> [Provided passage]:
Representative Results

The method proposes a standard protocol for AFEA data collection. If suggested protocol steps are followed, unusable emotional data output (Figure 1) resulting from poor data collection (Figure 2: A; Left Picture) may be limited. Time series analysis cannot be utilized if log files (.txt) predominantly contain "FIT_FAILED" and "FIND_FAILED" as this is bad data (Figure 1). Furthermore, the method includes a protocol for direct statistical comparison between two treatments of emotional data output over a time frame to establish an emotional profile. Time series analysis can provide emotional trends over time and can provide a value-added dimension to hedonic acceptability results. Additionally, time series analysis can show changes in emotional levels over time, which is valuable during the eating experience.

Unflavored milk, unflavored water and vanilla extract flavor in milk were not different (p>0.05) in mean acceptability scores and were rated as "liked slightly" (Figure 9). Hedonic results infer that there were not any acceptability differences between unflavored milk, unflavored water and vanilla extract flavor in milk. However, AFEA time series analysis indicated unflavored milk generated less disgusted (p<0.025; 0 sec), surprised (p<0.025; 0-2.0 sec), less sad (p<0.025; 2.0-2.5 sec) and less neutral (p<0.025; ~3.0-3.5 sec) responses than did unflavored water (Figure 10). Additionally, vanilla extract flavor in milk introduced more happy expressions just before 5.0 seconds (p<0.025) and less sad (p<0.025; 2.0-3.0 and 5.0 sec) than unflavored water (Figure 11). Vanilla, as an odor, has been associated with the terms "relaxed", "serene", "reassured", "happiness", "well-being", "pleasantly surprised"23 and "pleasant"24. Salty flavor in milk had lower (p<0.05) mean hedonic acceptability scores (disliked moderately) (Figure 9) and salty flavor in milk generated more disgust (p<0.025) later (3.0-5.0 sec) than unflavored water (Figure 12). Intense salty has been associated with disgust and surprised25, 26. However, some studies have stated that salty flavor does not elicit facial response7, 27-29.

Figure 1
Figure 1. Example of sub-optimal data capture due to participant incompatibility with AFEA software resulting in loss of raw emotional data response points in the exported output files [FIT_FAILED; FIND_FAILED]. Video failures occur when serious facial occlusions or the inability to map the face persists during the specified post-consumption window. Please click here to view a larger version of this figure.

Figure 2
Figure 2. Example of sub-optimal data capture due to participant software modeling. The figure presents sub-optimal data capture due to participant software modeling incompatibility and failure of face mapping to determine emotional response (A). Example of successful fit modeling and ability to capture participant's emotional response (B). Please click here to view a larger version of this figure.

Figure 3
Figure 3. Example of extracted participant data compiled in a new data spreadsheet. Participant data (participant number, treatment, original video time, and emotion response) is identified per emotion (happy, neutral, sad, angry, surprised, scared, and disgusted) for the select time frame (seconds). This spreadsheet is utilized for subsequent analyses. Please click here to view a larger version of this figure.

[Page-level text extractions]
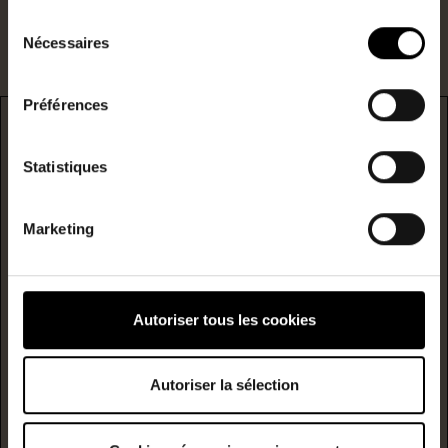
Sélection
Nécessaires
du
consentement
Préférences
DPE
Statistiques
* F/G : passoire énergetique
logement extrêmement performant
Marketing
Consommation
(énergie
primaire)
émission
A
C
D
Autoriser tous les cookies
kwh/m²/année
kgCO2/m²/année
B
Autoriser la sélection
C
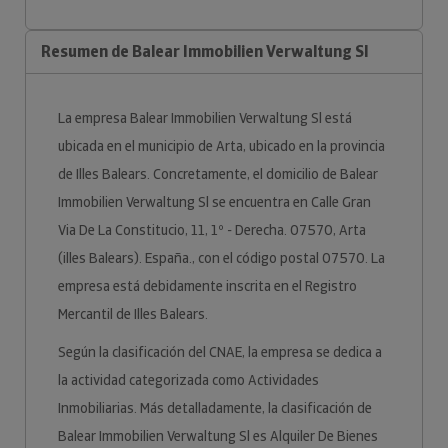
Resumen de Balear Immobilien Verwaltung Sl
La empresa Balear Immobilien Verwaltung Sl está
ubicada en el municipio de Arta, ubicado en la provincia
de Illes Balears. Concretamente, el domicilio de Balear
Immobilien Verwaltung Sl se encuentra en Calle Gran
Via De La Constitucio, 11, 1º - Derecha. 07570, Arta
(illes Balears). España., con el código postal 07570. La
empresa está debidamente inscrita en el Registro
Mercantil de Illes Balears.
Según la clasificación del CNAE, la empresa se dedica a
la actividad categorizada como Actividades
Inmobiliarias. Más detalladamente, la clasificación de
Balear Immobilien Verwaltung Sl es Alquiler De Bienes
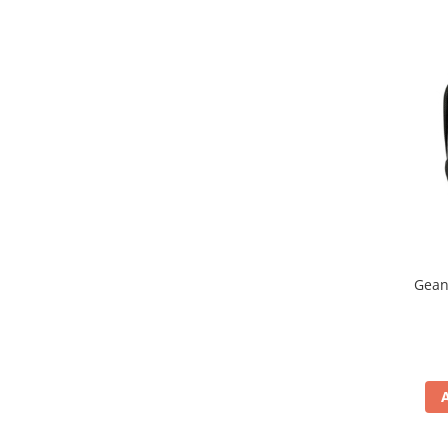
Genti & Bagaje
Borsete
Geanta furca
Geanta ghidon
Geanta rezervor
Geanta spate
Genti laterale
Genti picior
Top case
Accesorii
Gean
Top case
Cutii / Genti SHAD
Accesorii cutii Shad
Cutii aluminiu Shad
Cutii ATV Shad
Cutii capace colorate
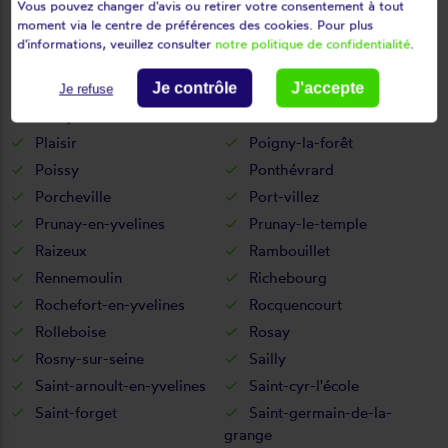
Vous pouvez changer d'avis ou retirer votre consentement à tout
Oinville-sur-montcient
Orcemont
moment via le centre de préférences des cookies. Pour plus
Orgerus
Orgeval
d'informations, veuillez consulter
notre politique de confidentialité
.
Orphin
Orsonville
Orvilliers
Osmoy
Je contrôle
J'accepte
Je refuse
Paray-douaville
Perdreauville
Plaisir
Poigny-la-forêt
Poissy
Ponthévrard
Porcheville
Port-villez
Prunay-en-yvelines
Prunay-le-temple
Raizeux
Rambouillet
Rennemoulin
Richebourg
Rochefort-en-yvelines
Rocquencourt
Rolleboise
Rosay
Rosny-sur-seine
Sailly
Saint-arnoult-en-yvelines
Saint-cyr-l'école
Saint-forget
Saint-germain-de-la-
grange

> [Work to complete]:
a) In the passage on facial expression analysis of milk and water samples, why can't time series analysis be used when the log files mostly contain "FIT_FAILED" and "FIND_FAILED"? Answer in one to three sentences.
b) Show every line of the records that contains the string "yvelines".
The text and the records have nothing to do with each other.

> [Solutions to the tasks]:
a) Log files filled with "FIT_FAILED" and "FIND_FAILED" hold bad data, so time series analysis cannot be run on them. These entries mean raw emotional data response points were lost because the participant was incompatible with the AFEA software. Such failures happen when serious facial occlusions or an inability to map the face persist during the post-consumption window.

b)
Prunay-en-yvelines
Rochefort-en-yvelines
Saint-arnoult-en-yvelines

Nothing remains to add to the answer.